O religioso foi acusado de ser chefe de uma organização criminosa que estaria invadindo terras no município. Entre as acusações, invasão de propriedade, lavagem de dinheiro, extorsão e ameaça. Amaro chegou a ser preso, sendo levado para o mesmo presídio onde cumpria pena Regivaldo Pereira Galvão, o “Taradão”, um dos mandantes do assassinato de irmã Dorothy.
Amaro foi solto e segue aguardando julgamento das acusações feitas contra ele, o que deve ocorrer ainda em 2025. A expectativa da CPT é que o religioso seja plenamente inocentado, mas a perseguição implacável fez com que Amaro fosse obrigado a deixar Anapu e passasse a atuar em outro município da região. A saída do religioso não interrompeu a violência contra os assentados em Anapu.
Em 2022, um grupo de dez homens queimou casas e fez ameaças a agricultores do lote 96 da Gleba Bacajá, uma das áreas de maior conflito do município nos últimos anos. Nos anos anteriores, Erasmo Alves Theofilo, uma das principais lideranças do lote, teve que sair de Anapu mais de uma vez por conta das ameaças de morte e dos atentados que vinha sofrendo, como denunciou a Pública.
Colegas de Amaro, as missionárias Jane Dwyer e Katy Webster, que também deram continuidade ao trabalho de Dorothy Stang em Anapu, seguem atuando junto aos sem-terra na região, mas sob a sombra de ameaças constantes.
![Placa em homenagem a irmã Dorothy](https://i0.wp.com/apublica.org/wp-content/uploads/2025/02/Foto3_Depois-da-morte-de-irma-Dorothy-21-assassinatos-impunes-em-Anapu-PA.jpg?resize=640%2C426&ssl=1)
Entre 2020 e 2023, a CPT de Dwyer e Webster registrou oito casos de ameaças de morte em Anapu, envolvendo 17 pessoas – pode ter havido repetição de vítimas de um ano para o outro, já que a pastoral não costuma identificar os ameaçados em seu levantamento.
Em 2024, Elvenício dos Santos, uma das lideranças do PDS Virola-Jatobá, precisou deixar o assentamento temporariamente depois de ter visto escalar o tom das intimidações que costuma sofrer por defender o modelo. As ameaças de morte partiram de pessoas que acreditam que ele está por trás das tímidas intervenções do Incra no assentamento, como o combate à extração ilegal de madeira, que voltaram a ocorrer no atual governo.
Ainda no ano passado, o alvo da violência foi a memória de irmã Dorothy.
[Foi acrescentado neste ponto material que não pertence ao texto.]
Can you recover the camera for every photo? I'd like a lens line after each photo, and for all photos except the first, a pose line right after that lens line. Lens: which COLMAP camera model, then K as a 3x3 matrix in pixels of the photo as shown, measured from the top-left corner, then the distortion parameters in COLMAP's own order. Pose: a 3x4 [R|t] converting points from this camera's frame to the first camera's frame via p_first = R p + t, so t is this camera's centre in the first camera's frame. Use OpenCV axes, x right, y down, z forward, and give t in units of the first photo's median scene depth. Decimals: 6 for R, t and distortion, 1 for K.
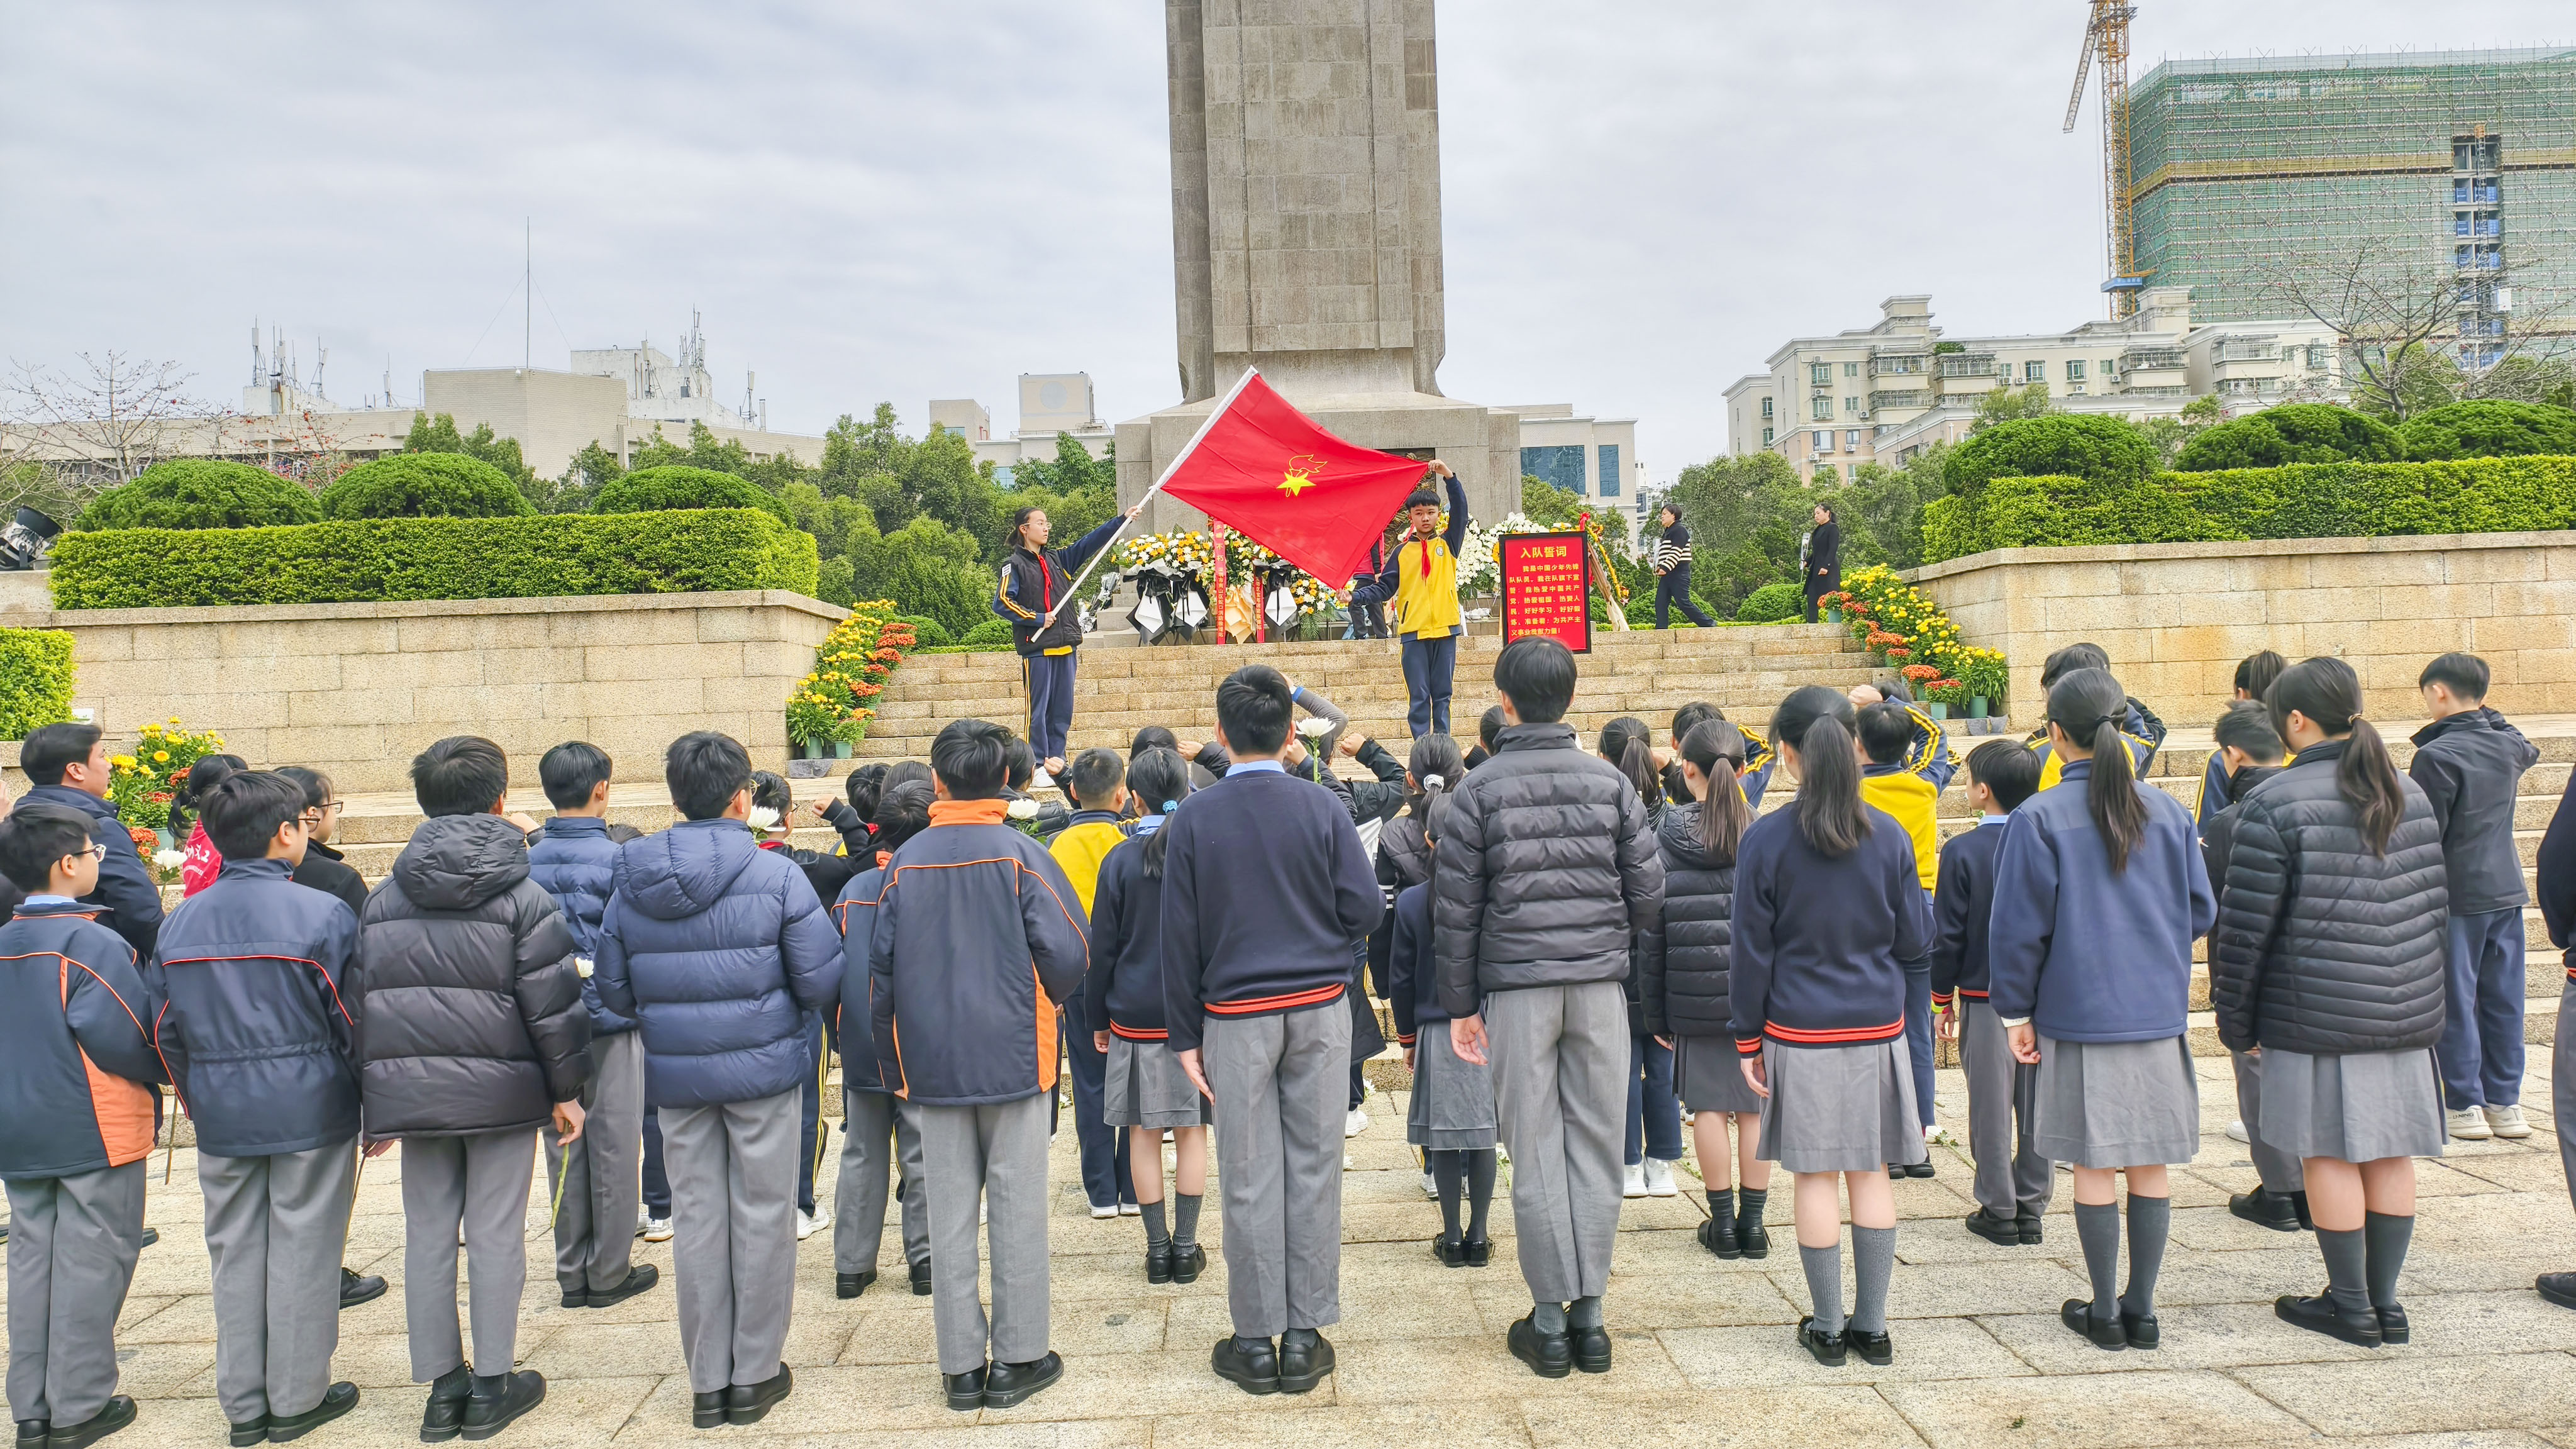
lens RADIAL K [[1885.4, 0, 1288.0], [0, 1885.4, 724.5], [0, 0, 1]] dist [0.037933, -0.043066]
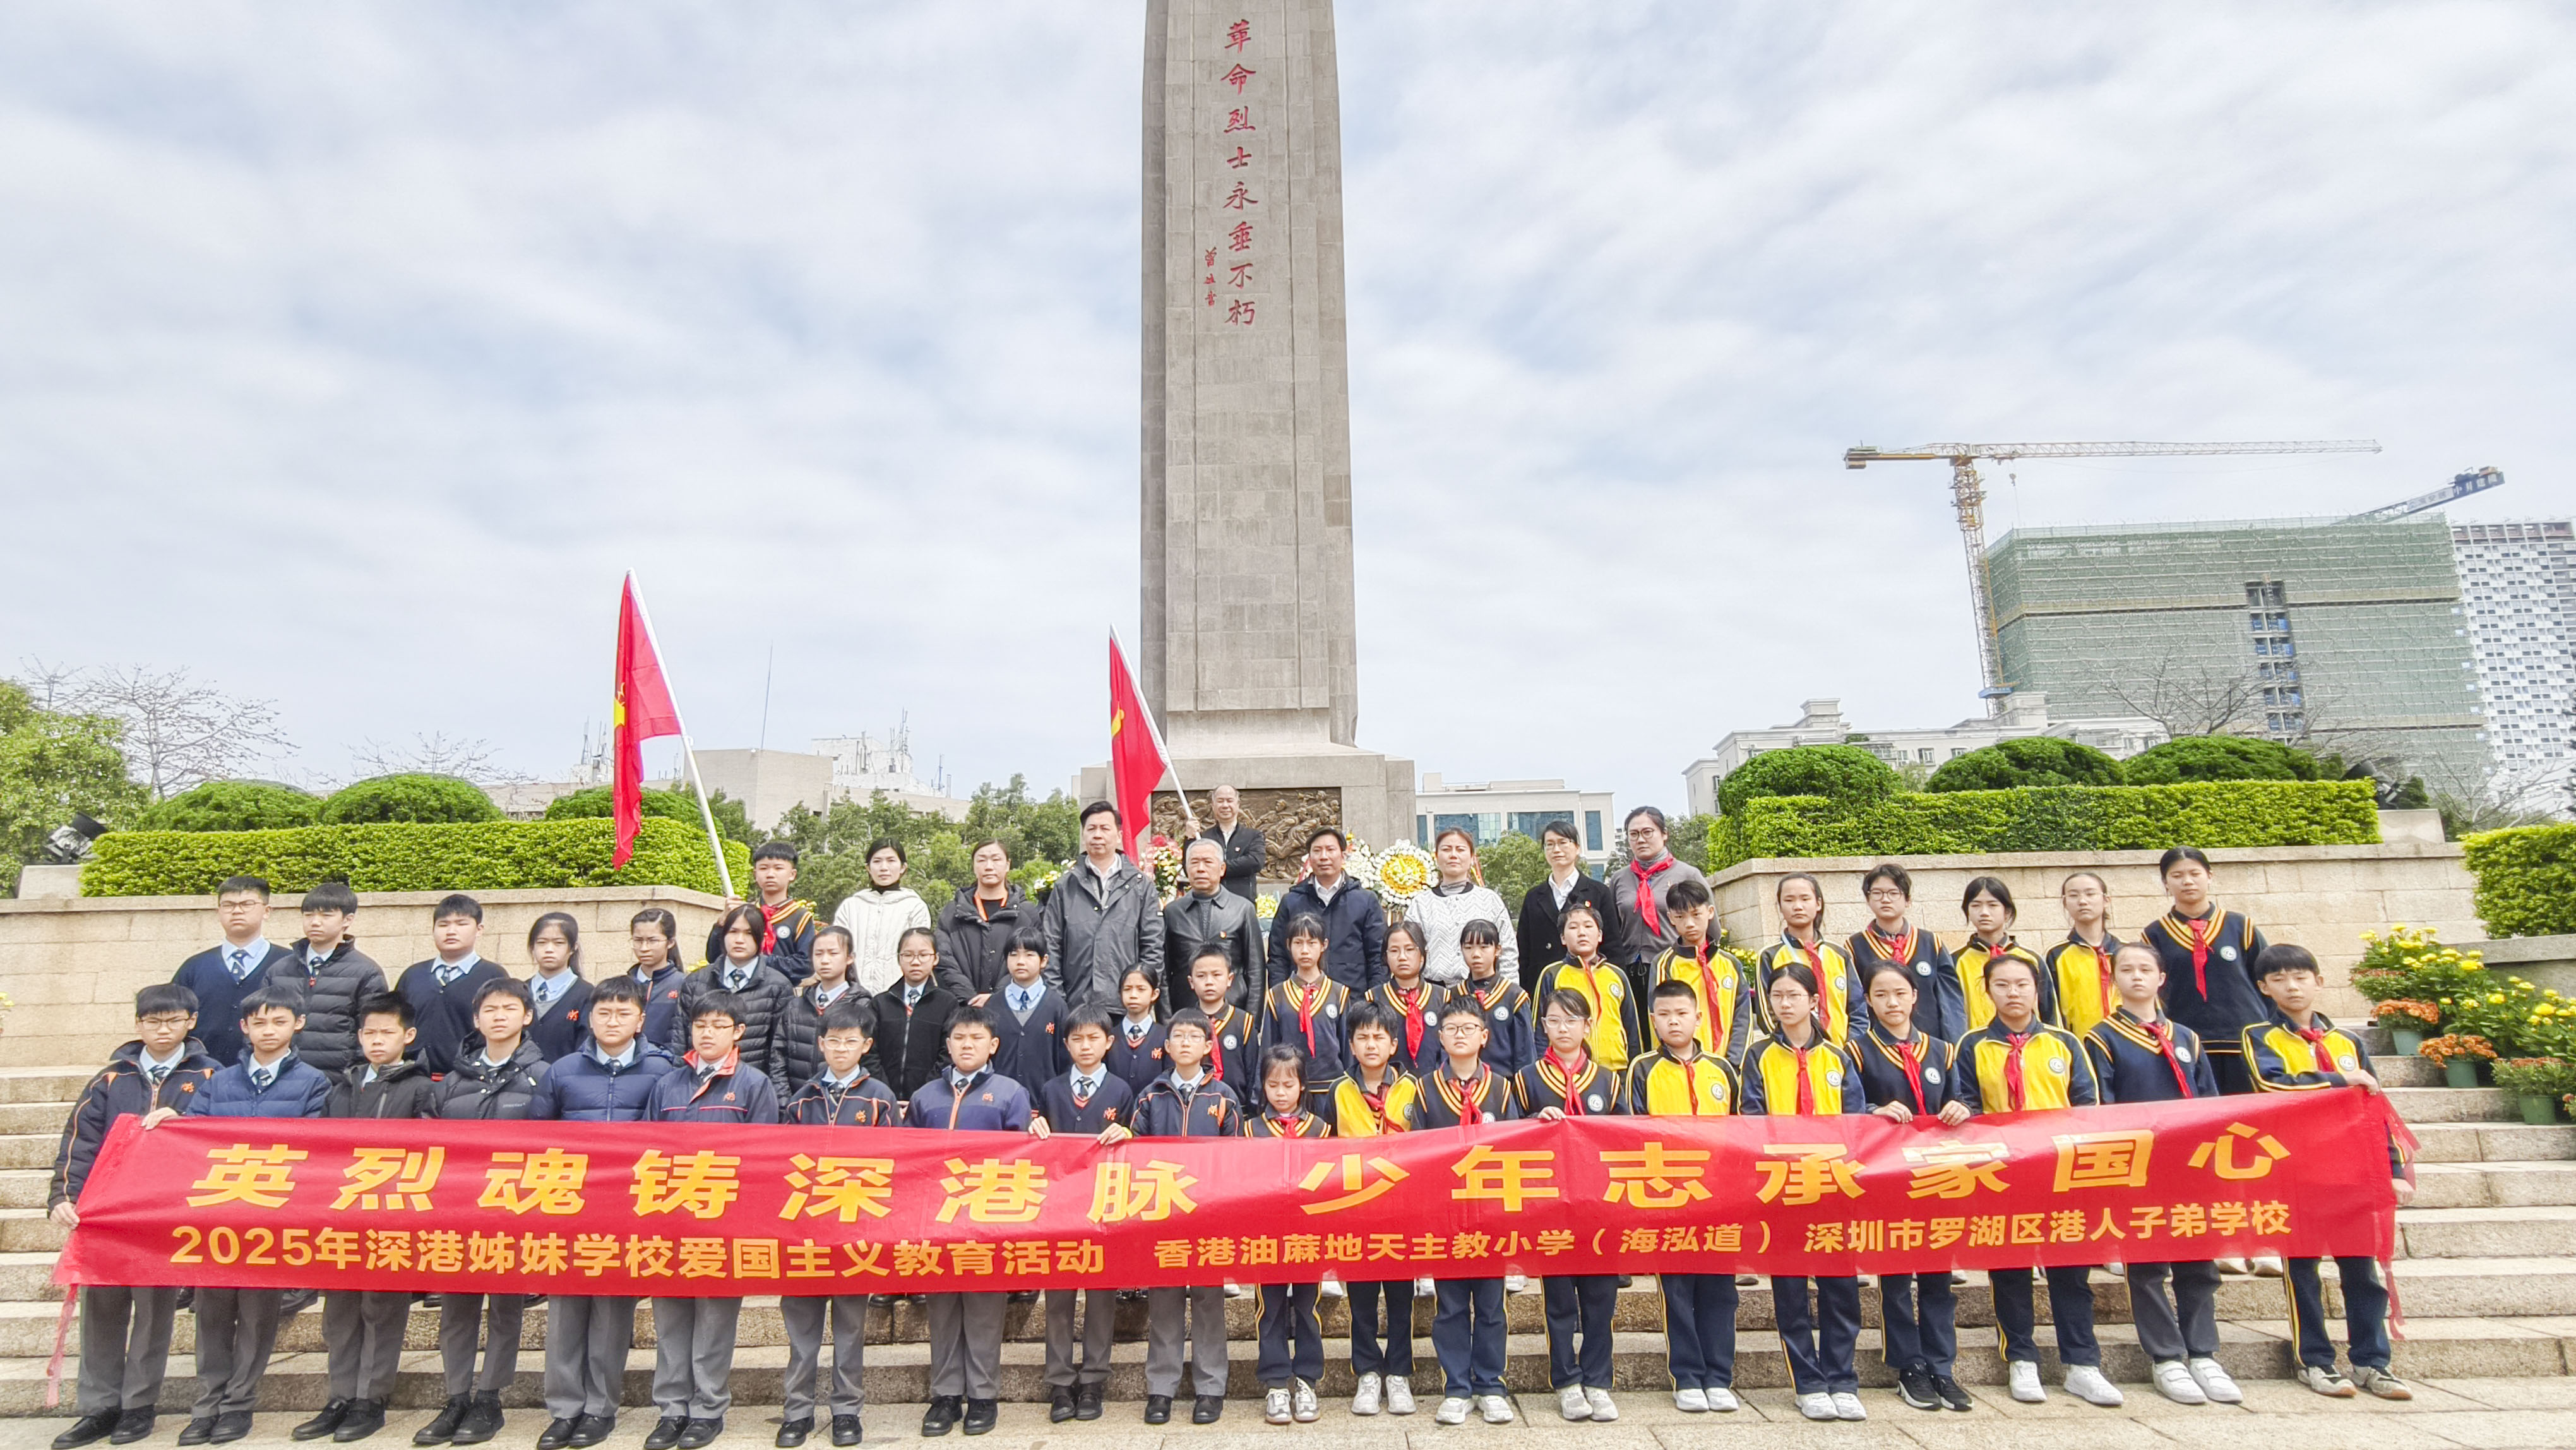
lens RADIAL K [[1425.0, 0, 1288.0], [0, 1425.0, 725.0], [0, 0, 1]] dist [0.028657, -0.040141]
pose [[0.997821, 0.000650, -0.065970, 0.101562], [-0.014498, 0.977667, -0.209659, 0.006351], [0.064360, 0.210158, 0.975547, 0.095037]]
Uma placa que homenageia a missionária e outros mártires da luta pelo campo, há anos crivada de balas, foi derrubada e jogada longe do local onde costuma ficar, perto de onde Dorothy foi morta. A placa foi encontrada e colocada ainda mais alto pelos assentados.
Outro lado
A Pública contatou o Incra, o Ministério Público do Pará e a Polícia Civil do Pará, mas não obteve retorno até a publicação desta reportagem.